Samuel L. Jackson is his nastiest as Stephen, the Slave who ‘takes care of’ Candie, just like men before him took care of Candie men for generations. A superb study of the application of power, Stephen is a fawning, malicious and formidable force.
Then there is Broomhilda, played by Kerry Washington, the slave of a Southern family whose roots are German. Broomhilda, maid to the family daughter, was brought up with refinement and kindness. …And here we come to the “Monsters Ball” paradox again. The black woman as an object. Washington plays the ladies maid as well as the enslaved, degraded woman with dignity and grace. But there she is for us to peruse, in the hot box, having her dress torn from her, living in perpetual terror of being sold, used, pimped, found-out. She could be an empathetic character, but the physical manifestation of her plight is depicted with sickening glee.
Enthusiasts of Tarantino indulgently point to the silliness, the crazy over the top manner of his oeuvre that they find hilarious. Yet this is no “Monty Python’s Holy Grail,” nor even “Pulp Fiction.” Indeed, the lash, the screams, the blood and the pain are vivid. What exactly is there to admire? To laugh at? While there are plenty of ridiculous scenes of bloodshed, most scenes are obscenely realistic. What is so artistic about being great at depicting the most brutal violence? Great technique does not forgive the subject matter’s hyperbolic, admiring view of pain being delivered.
Django can be used, at best, as a portrait in startling colors of a deranged society that cries over gunned-down 6 year olds and then pays to view scenes of morbid, constant cruelty, where the epithet nigger is flung like rounds of verbal machine gunning, as if that were a stab at being realistic on a set where realism is obliterated from Scene One. There is no reality here. This is pure fantasy, a dark and sad fantasy of blatant and open cruelty.
Yes, the history of the slave trade is full of cruelty. This is my point: this film takes that appalling violence and manipulates it to cater to a sickness that sits and pervades many of us, a need and desire for savagery that cannot wait for that next horror or thriller or sci-fi flick—as long as it has guns, knives and blood. That promise that we seem to be begging for: There Will Be Blood.

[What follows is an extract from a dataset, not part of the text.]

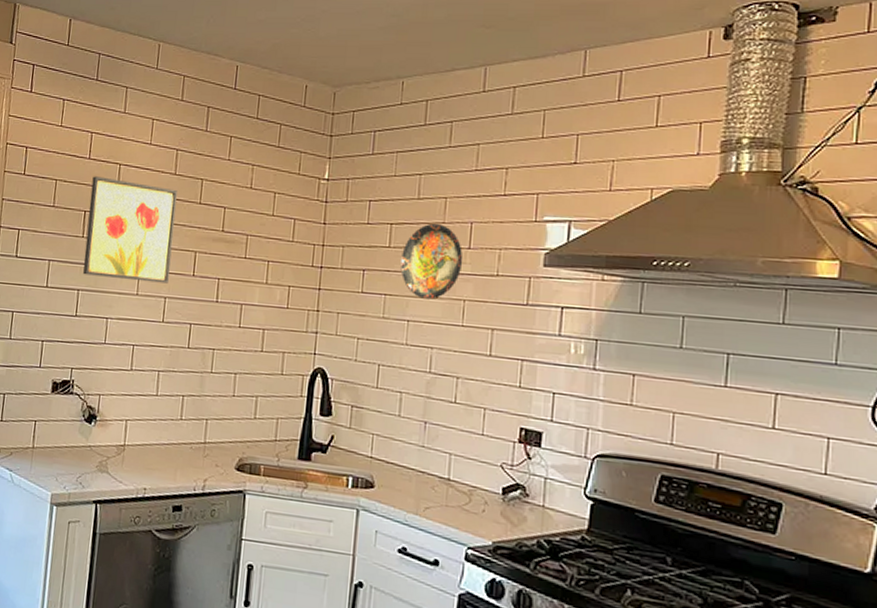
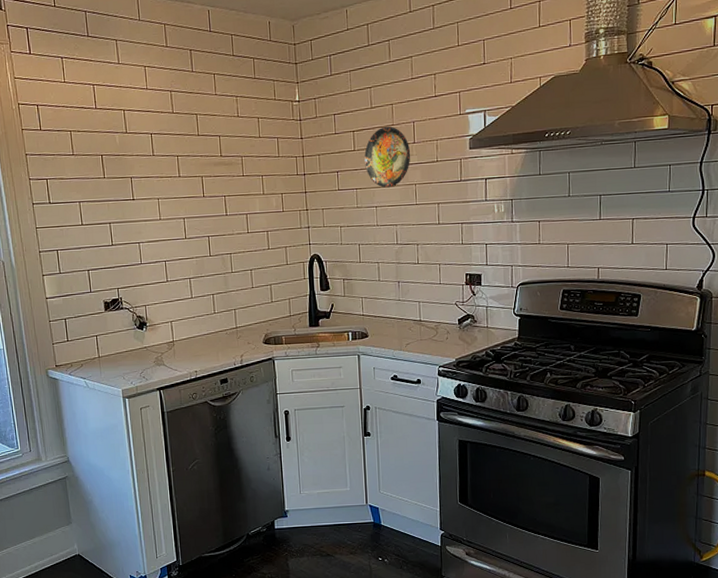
wall art: present [83,176,177,284] -> none [102,123,184,210]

Can we say of ourselves that as long as an offering into our public consciousness is made with craft, with skill, with talent, that we call it art? Can we say of ourselves that we will continue to push the boundary of what is viewable as long as it has been draped in artistic folds? That is what Django Unchained means to me: another dismal, chilling lowering of inhibitions about what is viewable and what should be watched.